As a final thank you for the home stay, we helped the village children tie sacred clothes in the nearby forest. Bright orange and blessed by the monks, these ribbons of faith protect the tree they encircle from logging; to cut down a tree with their protection, would invite more bad karma than any Thai person would risk. Clambering up and down a steepish hill, it felt more like the children were helping us: each would run, grab several ribbons, and have protected several trees by the time we got close. After slipping our way down, the volunteers began handing out the school supplies and snacks our group had brought. These, plus the noodle lunch we prepared, seemed to mean the world to each child. Rambunctious before, they settled into adorable creative and food comas with our gifts.

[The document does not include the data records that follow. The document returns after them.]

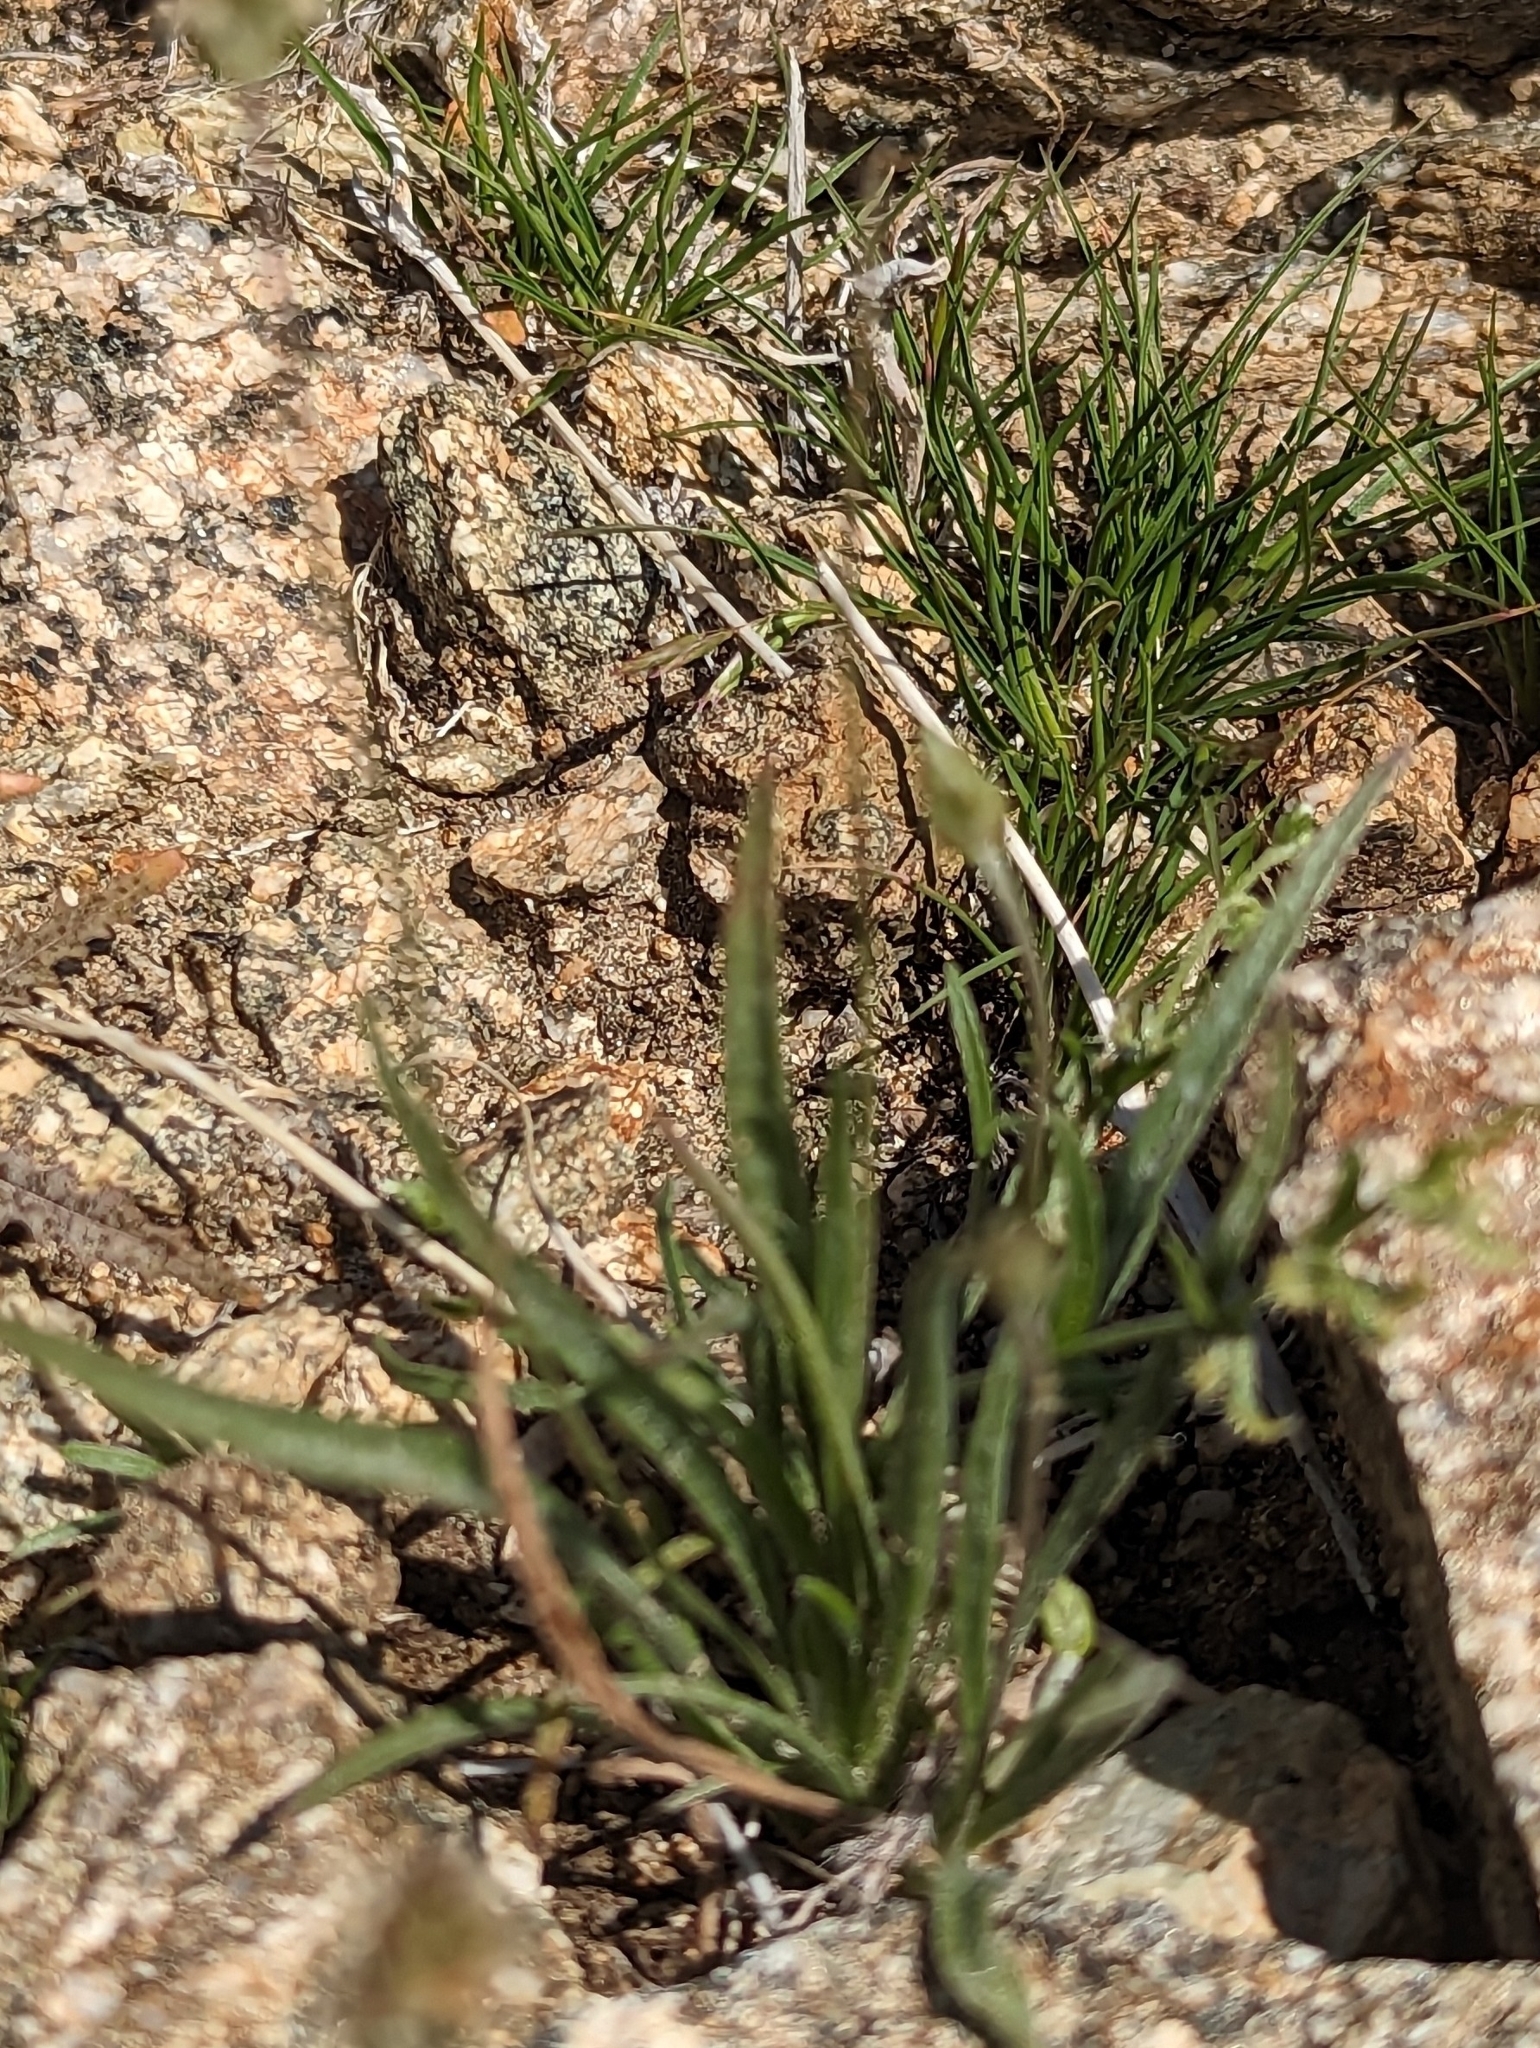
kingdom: Plantae
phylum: Tracheophyta
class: Magnoliopsida
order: Lamiales
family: Plantaginaceae
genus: Plantago
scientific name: Plantago ovata
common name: Blond plantain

It felt like a normal afternoon in a normal mountain village, as though we’d transcended being outsiders and had become fixtures in this new sphere. As each of us settled into our own writing, reading, and lounging, it was hard to believe we’d spent a week in the village and that we wouldn’t be spending more. When the villagers came to bid our group goodbye the next day, it seemed we’d always known them. Pulling away, it felt like we’d always come again, on another Journey to Freedom, sometime in the intangible future.